Our case highlights a reaction induced by benzyl alcohol, a common preservative in many injectable medications. It is typically used in concentrations of 0.5-2.0%. Benzyl alcohol is known to cause vasodilation, contact sensitisation, and maculopapular drug reactions. Benzyl alcohol is rapidly metabolised in the body to benzoic acid, which causes prostaglandin-D2 (PGD2) mediated vasodilation.⁵ We propose that this reaction be named ‘transient pseudophlebitis”, which is more accurate than commonly used terms ‘transient phlebitis” or ‘transient reactive phlebitis”.^2-4 Unlike phlebitis, which involves inflammation of the vein, this phenomenon is primarily due to the vasodilatory effects of the offending agent, in this case, benzyl alcohol, rather than any inflammatory process. This distinction is critical, as mislabelling the reaction as phlebitis may lead to unnecessary treatment with anti-inflammatory agents, which is not warranted in cases of transient pseudophlebitis. Another related entity is serpentine supravenous hyperpigmentation, which presents as a darkening of the skin along superficial veins.
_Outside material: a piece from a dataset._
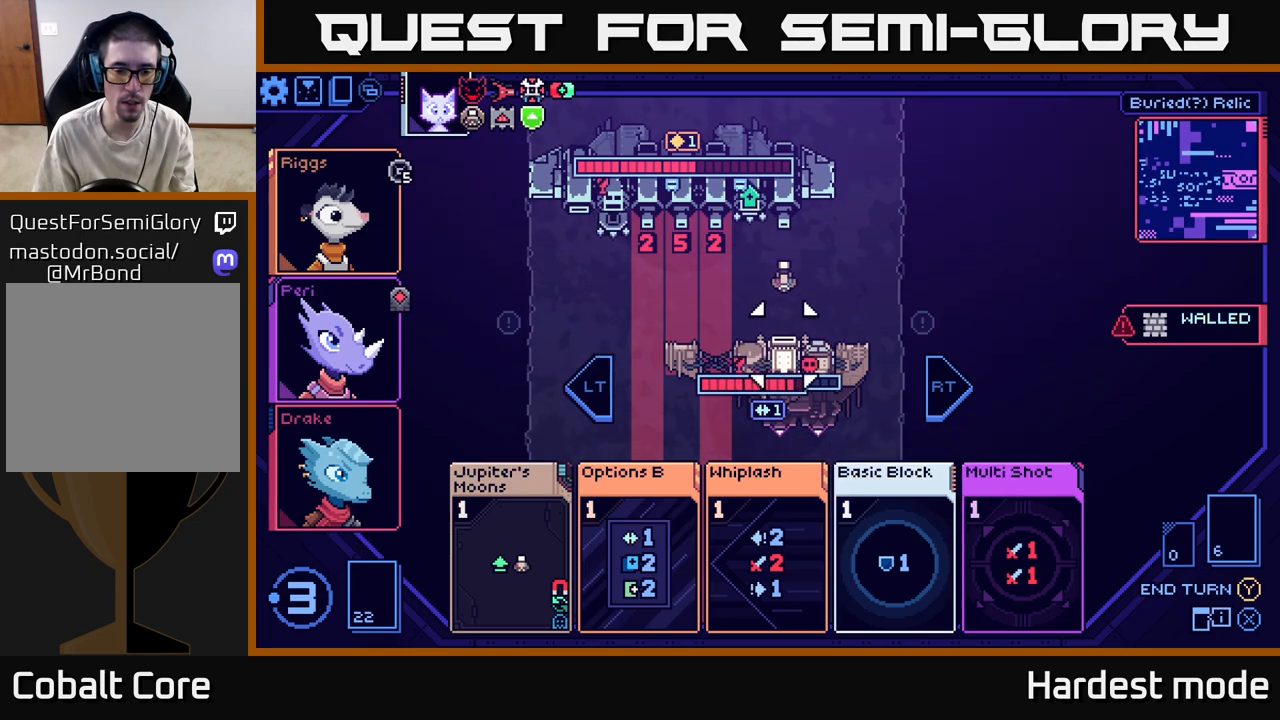
{"buttons": [], "left_stick": "center", "right_stick": "center", "events": [[133, "left_stick", "center"]]}
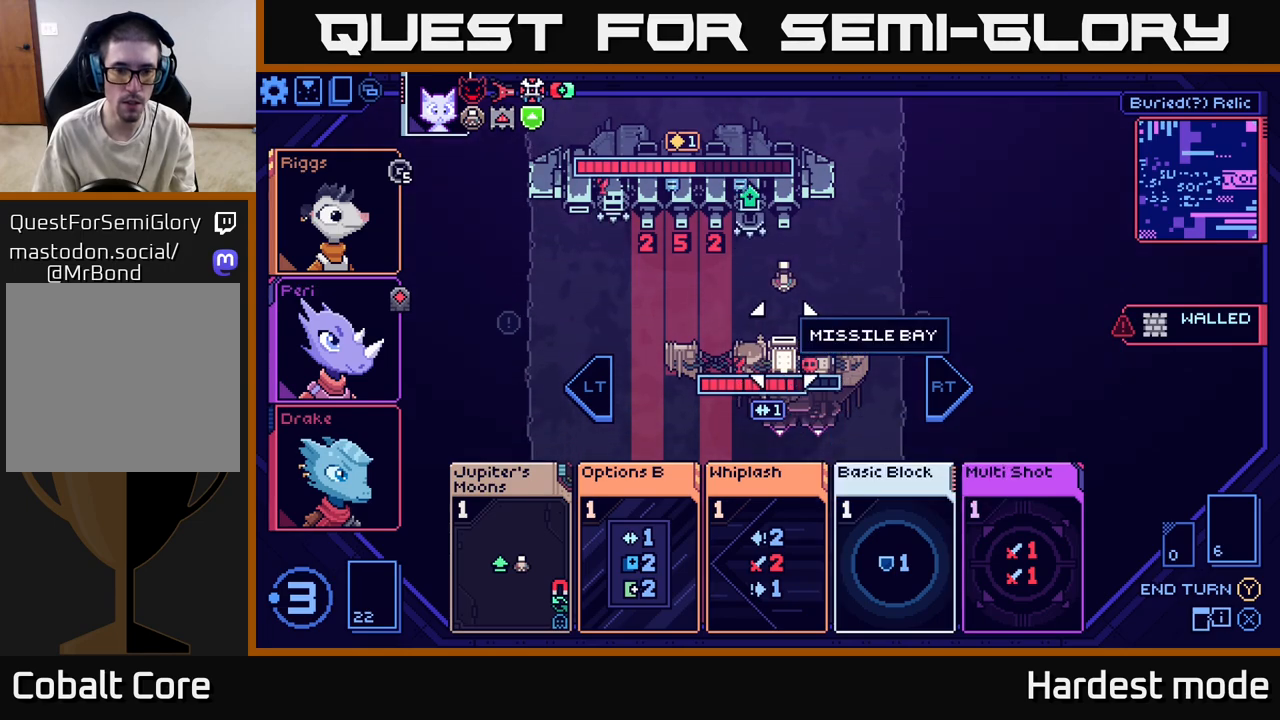
{"buttons": [], "left_stick": "center", "right_stick": "center", "events": [[250, "R2", "down"], [333, "R2", "up"]]}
It can develop after intravenous drug use or the administration of certain intravenous medications, particularly anticancer agents.⁶

To our knowledge, these are the first reported cases of benzyl alcohol-induced transient pseudophlebitis. Dermatologists and clinicians should be aware of this phenomenon, especially when administering medications containing benzyl alcohol.